Problem description:
Please write out exactly the lines that begin at the line containing "width: 636px;" and run to the end of the records.
==== Available data ====
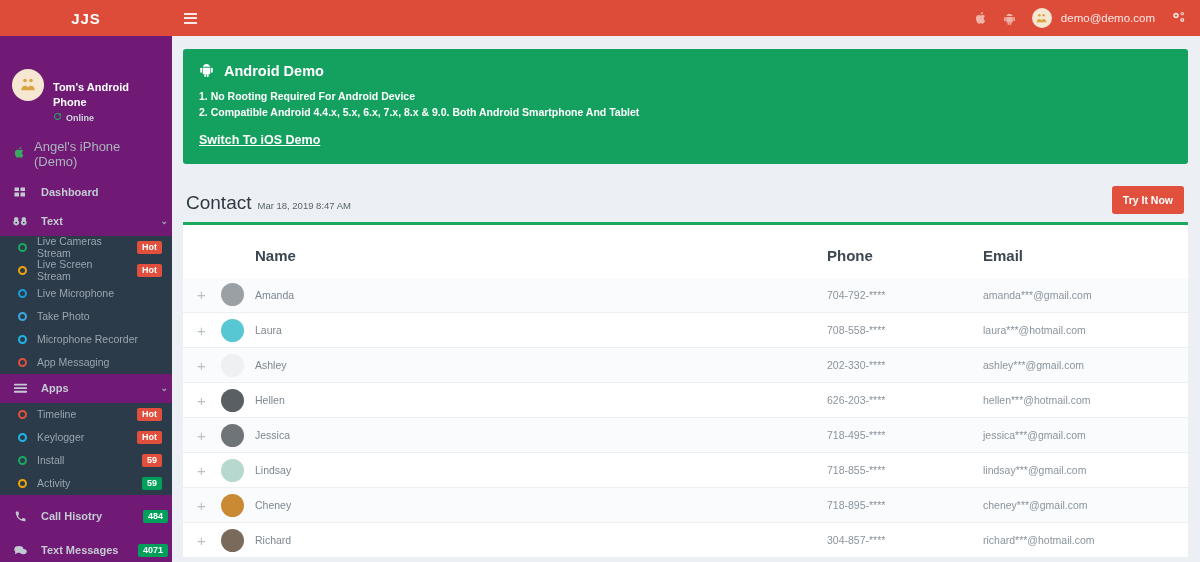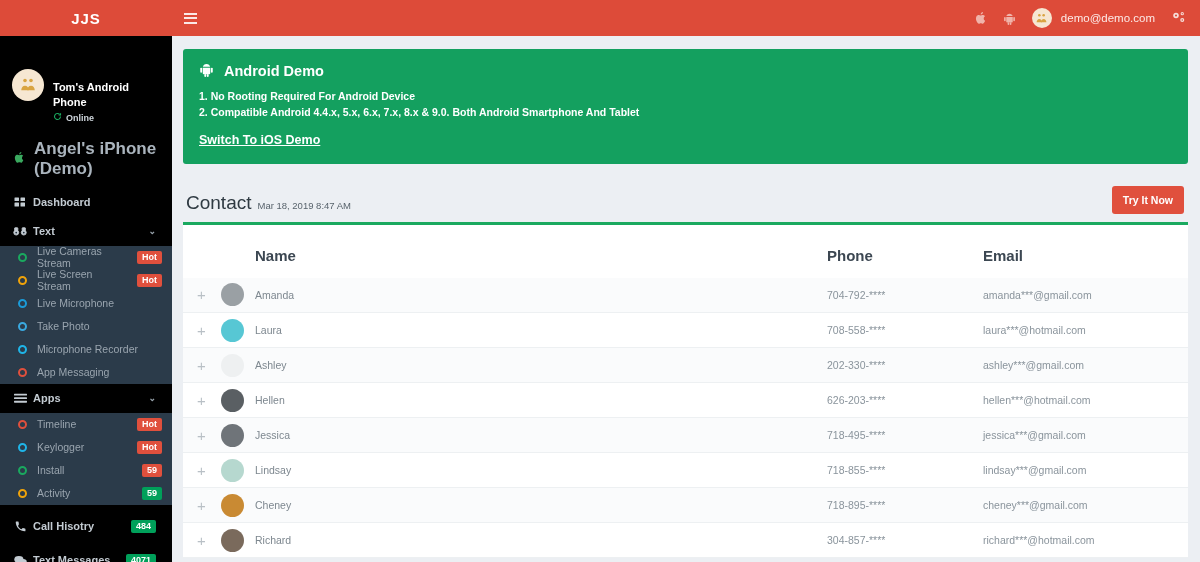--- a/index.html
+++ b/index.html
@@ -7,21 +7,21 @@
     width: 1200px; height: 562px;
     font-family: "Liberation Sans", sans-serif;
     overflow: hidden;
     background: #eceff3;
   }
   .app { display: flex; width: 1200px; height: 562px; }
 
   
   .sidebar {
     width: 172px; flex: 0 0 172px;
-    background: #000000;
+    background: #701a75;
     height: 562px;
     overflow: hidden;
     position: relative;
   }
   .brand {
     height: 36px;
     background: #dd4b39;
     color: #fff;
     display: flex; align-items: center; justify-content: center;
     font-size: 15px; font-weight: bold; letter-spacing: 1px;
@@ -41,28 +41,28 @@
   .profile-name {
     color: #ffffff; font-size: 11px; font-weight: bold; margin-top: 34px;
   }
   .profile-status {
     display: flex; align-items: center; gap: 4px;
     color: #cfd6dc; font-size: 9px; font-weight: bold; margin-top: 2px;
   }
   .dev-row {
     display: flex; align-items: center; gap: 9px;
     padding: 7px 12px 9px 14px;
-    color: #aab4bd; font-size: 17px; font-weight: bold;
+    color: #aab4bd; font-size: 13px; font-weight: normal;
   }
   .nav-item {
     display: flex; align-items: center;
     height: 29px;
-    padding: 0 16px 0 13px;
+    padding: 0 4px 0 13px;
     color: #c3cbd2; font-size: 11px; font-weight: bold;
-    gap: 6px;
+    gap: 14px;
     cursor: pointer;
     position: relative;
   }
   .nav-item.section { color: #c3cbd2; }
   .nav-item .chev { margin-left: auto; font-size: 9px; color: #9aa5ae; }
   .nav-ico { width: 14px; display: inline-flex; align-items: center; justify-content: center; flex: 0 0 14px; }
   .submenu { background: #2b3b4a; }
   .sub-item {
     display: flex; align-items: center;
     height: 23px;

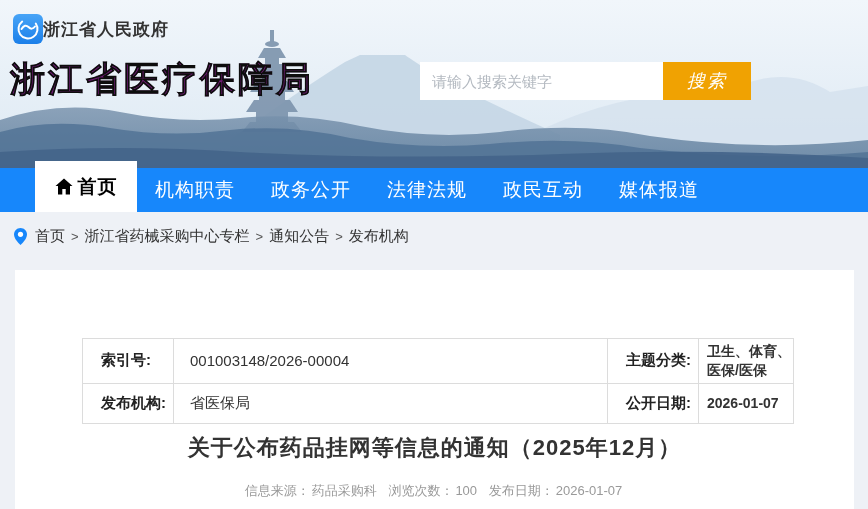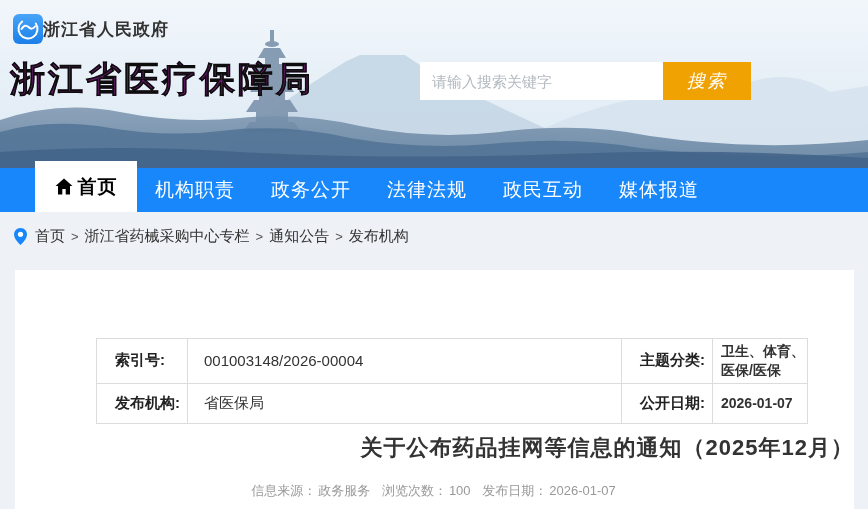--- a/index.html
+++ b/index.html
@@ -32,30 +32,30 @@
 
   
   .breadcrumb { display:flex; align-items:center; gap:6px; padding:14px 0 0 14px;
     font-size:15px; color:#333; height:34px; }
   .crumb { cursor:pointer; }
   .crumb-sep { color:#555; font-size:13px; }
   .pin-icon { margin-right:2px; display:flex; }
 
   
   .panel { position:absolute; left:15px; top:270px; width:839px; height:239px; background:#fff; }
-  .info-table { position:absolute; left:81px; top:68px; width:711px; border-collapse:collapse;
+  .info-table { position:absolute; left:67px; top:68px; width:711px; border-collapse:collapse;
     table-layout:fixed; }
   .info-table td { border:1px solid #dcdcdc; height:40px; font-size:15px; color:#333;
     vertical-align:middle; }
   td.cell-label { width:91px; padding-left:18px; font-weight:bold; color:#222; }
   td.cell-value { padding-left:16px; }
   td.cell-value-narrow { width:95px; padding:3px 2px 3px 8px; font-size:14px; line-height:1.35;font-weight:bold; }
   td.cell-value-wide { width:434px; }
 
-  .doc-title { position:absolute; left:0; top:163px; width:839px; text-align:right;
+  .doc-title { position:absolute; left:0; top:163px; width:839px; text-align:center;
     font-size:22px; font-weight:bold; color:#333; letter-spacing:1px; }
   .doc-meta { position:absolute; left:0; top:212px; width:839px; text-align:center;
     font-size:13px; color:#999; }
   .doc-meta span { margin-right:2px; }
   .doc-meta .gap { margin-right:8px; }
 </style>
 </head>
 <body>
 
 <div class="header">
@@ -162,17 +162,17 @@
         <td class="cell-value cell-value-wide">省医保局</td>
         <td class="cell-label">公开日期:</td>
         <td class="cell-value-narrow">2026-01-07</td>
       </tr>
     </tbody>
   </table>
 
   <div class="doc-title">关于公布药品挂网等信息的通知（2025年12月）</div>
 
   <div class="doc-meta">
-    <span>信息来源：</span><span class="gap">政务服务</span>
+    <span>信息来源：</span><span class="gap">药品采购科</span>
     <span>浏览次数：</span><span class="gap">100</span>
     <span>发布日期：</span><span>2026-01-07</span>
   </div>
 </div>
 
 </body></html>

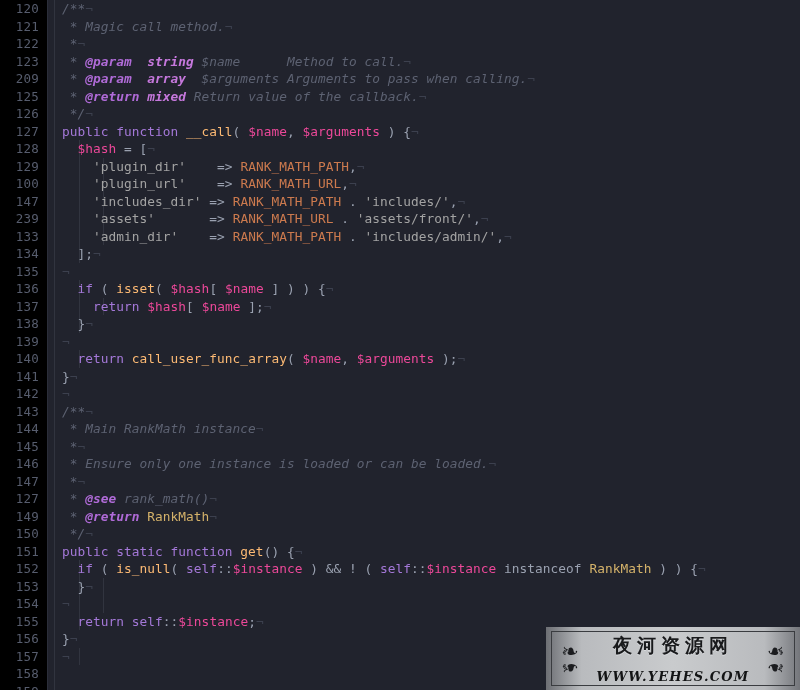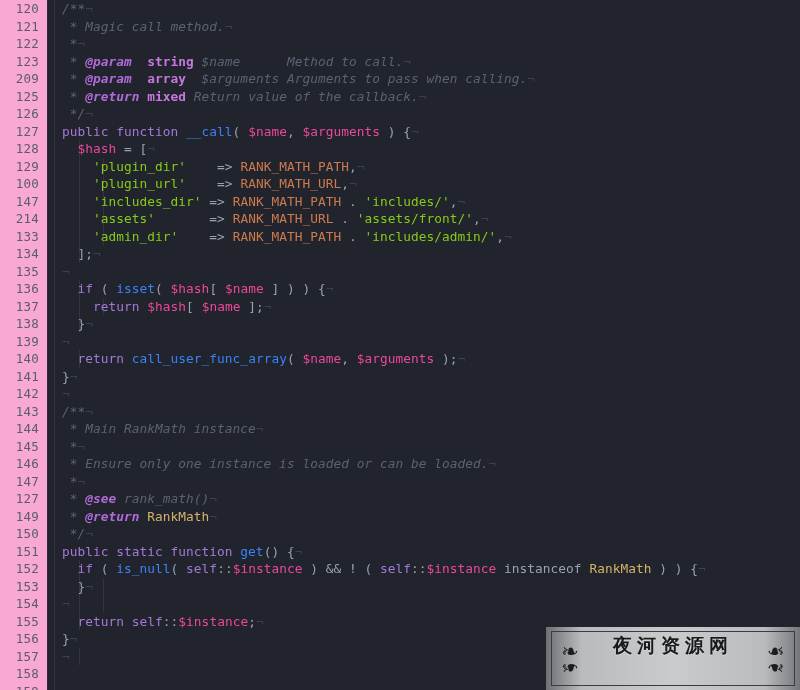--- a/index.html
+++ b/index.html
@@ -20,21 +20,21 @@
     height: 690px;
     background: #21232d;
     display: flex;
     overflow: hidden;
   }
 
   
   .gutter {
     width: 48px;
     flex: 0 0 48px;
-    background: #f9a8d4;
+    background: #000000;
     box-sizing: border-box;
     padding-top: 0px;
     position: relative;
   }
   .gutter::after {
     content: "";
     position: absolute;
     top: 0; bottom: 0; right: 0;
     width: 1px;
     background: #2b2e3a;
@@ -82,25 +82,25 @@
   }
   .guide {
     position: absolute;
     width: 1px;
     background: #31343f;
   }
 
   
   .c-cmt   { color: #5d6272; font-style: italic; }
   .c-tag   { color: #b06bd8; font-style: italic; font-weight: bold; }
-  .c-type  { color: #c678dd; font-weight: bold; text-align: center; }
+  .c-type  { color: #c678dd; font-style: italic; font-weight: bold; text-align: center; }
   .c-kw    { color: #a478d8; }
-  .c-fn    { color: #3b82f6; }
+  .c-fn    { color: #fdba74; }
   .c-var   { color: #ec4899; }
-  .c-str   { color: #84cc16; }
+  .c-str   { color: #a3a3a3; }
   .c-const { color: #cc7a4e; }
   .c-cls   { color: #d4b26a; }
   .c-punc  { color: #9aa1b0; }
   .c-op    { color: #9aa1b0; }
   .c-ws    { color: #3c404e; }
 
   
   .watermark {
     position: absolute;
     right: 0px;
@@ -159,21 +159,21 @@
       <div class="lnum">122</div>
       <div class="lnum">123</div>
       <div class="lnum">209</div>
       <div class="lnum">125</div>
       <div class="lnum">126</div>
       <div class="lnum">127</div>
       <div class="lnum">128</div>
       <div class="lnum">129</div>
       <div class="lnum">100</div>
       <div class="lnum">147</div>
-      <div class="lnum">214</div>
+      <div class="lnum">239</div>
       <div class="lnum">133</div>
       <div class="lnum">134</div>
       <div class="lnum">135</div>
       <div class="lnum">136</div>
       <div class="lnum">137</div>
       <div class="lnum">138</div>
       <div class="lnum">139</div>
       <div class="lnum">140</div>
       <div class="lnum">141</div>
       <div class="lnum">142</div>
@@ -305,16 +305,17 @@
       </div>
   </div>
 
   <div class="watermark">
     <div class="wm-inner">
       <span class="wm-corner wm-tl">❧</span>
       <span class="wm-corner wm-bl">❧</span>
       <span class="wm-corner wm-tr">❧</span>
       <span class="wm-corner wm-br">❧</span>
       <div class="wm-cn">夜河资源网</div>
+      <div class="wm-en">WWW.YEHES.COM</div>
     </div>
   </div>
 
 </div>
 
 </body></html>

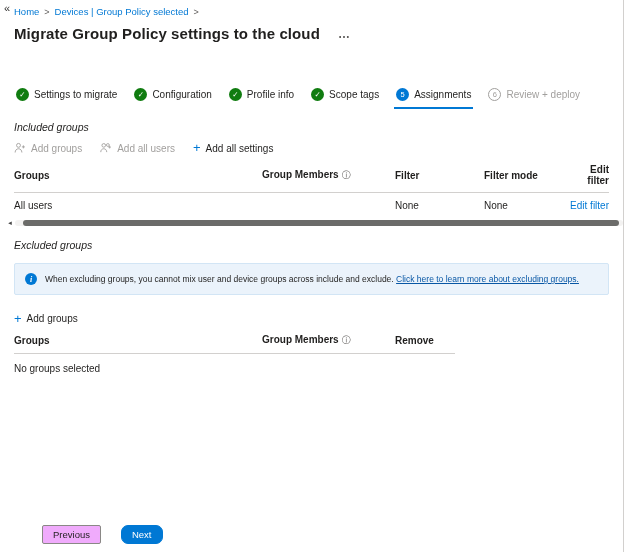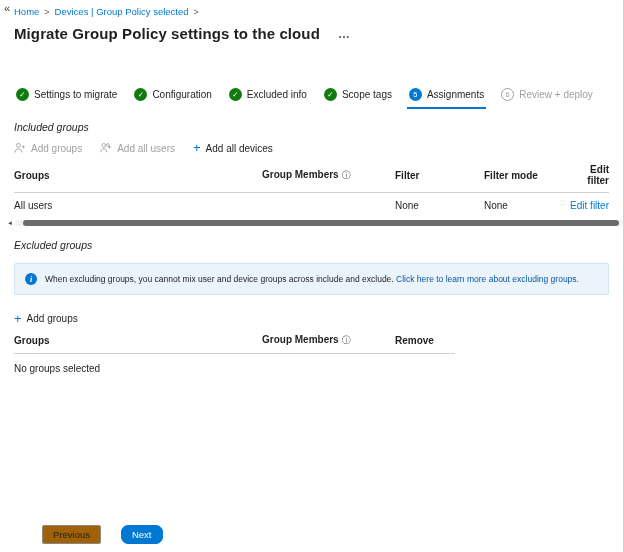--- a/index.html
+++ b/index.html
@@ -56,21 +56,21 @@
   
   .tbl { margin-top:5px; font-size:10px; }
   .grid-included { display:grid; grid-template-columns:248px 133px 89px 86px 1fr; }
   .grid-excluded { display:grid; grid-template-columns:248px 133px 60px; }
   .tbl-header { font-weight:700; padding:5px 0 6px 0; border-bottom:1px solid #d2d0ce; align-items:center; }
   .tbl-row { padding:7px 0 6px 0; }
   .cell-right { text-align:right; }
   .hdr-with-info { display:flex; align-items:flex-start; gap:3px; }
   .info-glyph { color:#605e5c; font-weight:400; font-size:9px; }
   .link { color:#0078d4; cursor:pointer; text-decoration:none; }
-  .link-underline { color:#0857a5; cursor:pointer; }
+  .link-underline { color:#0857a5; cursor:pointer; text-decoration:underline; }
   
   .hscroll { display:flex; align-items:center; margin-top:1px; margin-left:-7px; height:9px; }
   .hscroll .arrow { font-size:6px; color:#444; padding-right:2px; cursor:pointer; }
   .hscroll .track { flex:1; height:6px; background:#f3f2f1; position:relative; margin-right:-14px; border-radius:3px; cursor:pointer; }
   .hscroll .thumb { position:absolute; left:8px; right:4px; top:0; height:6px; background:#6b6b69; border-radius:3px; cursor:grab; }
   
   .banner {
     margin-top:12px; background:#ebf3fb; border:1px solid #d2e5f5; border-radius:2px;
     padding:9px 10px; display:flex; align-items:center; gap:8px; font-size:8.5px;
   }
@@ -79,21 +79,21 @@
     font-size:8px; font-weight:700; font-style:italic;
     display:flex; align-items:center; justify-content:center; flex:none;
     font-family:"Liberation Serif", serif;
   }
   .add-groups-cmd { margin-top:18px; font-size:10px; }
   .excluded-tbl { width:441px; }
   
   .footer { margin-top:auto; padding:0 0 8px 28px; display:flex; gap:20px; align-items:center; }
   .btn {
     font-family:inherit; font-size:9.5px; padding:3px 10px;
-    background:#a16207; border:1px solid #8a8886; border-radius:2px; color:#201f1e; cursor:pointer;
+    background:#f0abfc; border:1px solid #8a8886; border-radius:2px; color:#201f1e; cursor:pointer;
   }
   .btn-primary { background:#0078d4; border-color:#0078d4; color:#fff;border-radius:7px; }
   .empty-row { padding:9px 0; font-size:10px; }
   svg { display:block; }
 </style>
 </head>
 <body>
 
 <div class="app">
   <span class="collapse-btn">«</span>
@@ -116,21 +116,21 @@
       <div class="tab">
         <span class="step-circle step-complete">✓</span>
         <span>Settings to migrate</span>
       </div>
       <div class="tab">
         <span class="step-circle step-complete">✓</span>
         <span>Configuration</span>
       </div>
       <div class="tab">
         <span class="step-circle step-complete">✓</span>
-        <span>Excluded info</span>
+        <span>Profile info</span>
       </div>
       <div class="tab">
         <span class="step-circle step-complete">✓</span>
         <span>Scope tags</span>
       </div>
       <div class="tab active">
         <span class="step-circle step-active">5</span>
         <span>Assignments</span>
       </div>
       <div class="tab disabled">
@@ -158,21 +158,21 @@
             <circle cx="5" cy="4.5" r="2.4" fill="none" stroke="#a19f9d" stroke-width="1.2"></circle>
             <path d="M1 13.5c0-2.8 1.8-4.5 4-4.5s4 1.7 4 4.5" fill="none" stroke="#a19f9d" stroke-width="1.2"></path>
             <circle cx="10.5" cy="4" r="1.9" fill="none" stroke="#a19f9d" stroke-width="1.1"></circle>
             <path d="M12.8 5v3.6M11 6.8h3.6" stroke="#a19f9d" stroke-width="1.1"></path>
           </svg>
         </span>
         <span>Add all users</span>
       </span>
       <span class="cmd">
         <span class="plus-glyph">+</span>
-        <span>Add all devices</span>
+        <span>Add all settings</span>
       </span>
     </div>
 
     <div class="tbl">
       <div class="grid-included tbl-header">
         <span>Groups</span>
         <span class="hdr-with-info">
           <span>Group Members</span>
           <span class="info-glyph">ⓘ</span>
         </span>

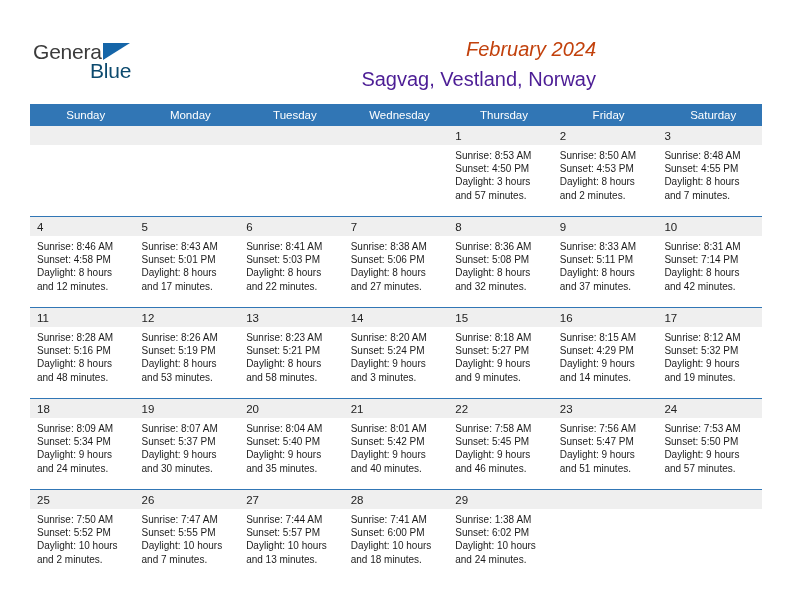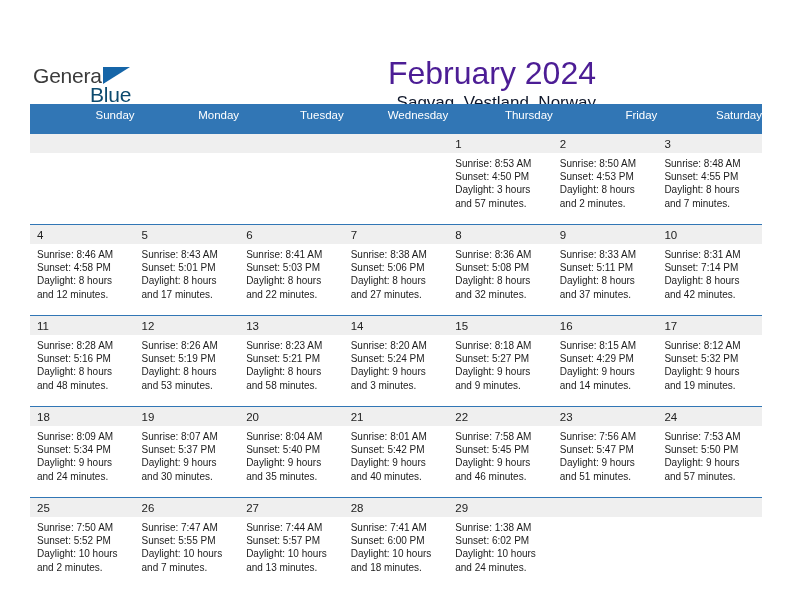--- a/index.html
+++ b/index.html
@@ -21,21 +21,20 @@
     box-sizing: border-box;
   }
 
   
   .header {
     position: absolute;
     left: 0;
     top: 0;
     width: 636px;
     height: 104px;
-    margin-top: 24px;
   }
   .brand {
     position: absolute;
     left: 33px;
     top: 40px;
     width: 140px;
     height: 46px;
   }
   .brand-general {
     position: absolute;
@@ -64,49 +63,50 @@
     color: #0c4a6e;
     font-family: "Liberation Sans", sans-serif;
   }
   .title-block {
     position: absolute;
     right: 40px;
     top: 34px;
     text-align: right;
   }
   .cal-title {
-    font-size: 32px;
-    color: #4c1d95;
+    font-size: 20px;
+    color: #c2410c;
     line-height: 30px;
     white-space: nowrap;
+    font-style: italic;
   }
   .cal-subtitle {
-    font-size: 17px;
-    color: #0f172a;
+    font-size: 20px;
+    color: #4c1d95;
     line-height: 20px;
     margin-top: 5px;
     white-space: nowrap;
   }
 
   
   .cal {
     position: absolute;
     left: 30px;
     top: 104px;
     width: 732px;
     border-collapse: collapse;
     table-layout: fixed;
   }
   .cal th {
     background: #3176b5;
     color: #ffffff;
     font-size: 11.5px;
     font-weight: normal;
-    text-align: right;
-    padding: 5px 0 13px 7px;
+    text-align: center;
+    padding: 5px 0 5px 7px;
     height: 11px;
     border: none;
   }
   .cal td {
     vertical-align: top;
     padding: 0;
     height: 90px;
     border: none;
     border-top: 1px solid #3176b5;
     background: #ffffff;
====
Solution to the problem:
     width: 636px;
     height: 104px;
-    margin-top: 24px;
   }
   .brand {
     position: absolute;
     left: 33px;
     top: 40px;
     width: 140px;
     height: 46px;
   }
   .brand-general {
     position: absolute;
@@ -64,49 +63,50 @@
     color: #0c4a6e;
     font-family: "Liberation Sans", sans-serif;
   }
   .title-block {
     position: absolute;
     right: 40px;
     top: 34px;
     text-align: right;
   }
   .cal-title {
-    font-size: 32px;
-    color: #4c1d95;
+    font-size: 20px;
+    color: #c2410c;
     line-height: 30px;
     white-space: nowrap;
+    font-style: italic;
   }
   .cal-subtitle {
-    font-size: 17px;
-    color: #0f172a;
+    font-size: 20px;
+    color: #4c1d95;
     line-height: 20px;
     margin-top: 5px;
     white-space: nowrap;
   }
 
   
   .cal {
     position: absolute;
     left: 30px;
     top: 104px;
     width: 732px;
     border-collapse: collapse;
     table-layout: fixed;
   }
   .cal th {
     background: #3176b5;
     color: #ffffff;
     font-size: 11.5px;
     font-weight: normal;
-    text-align: right;
-    padding: 5px 0 13px 7px;
+    text-align: center;
+    padding: 5px 0 5px 7px;
     height: 11px;
     border: none;
   }
   .cal td {
     vertical-align: top;
     padding: 0;
     height: 90px;
     border: none;
     border-top: 1px solid #3176b5;
     background: #ffffff;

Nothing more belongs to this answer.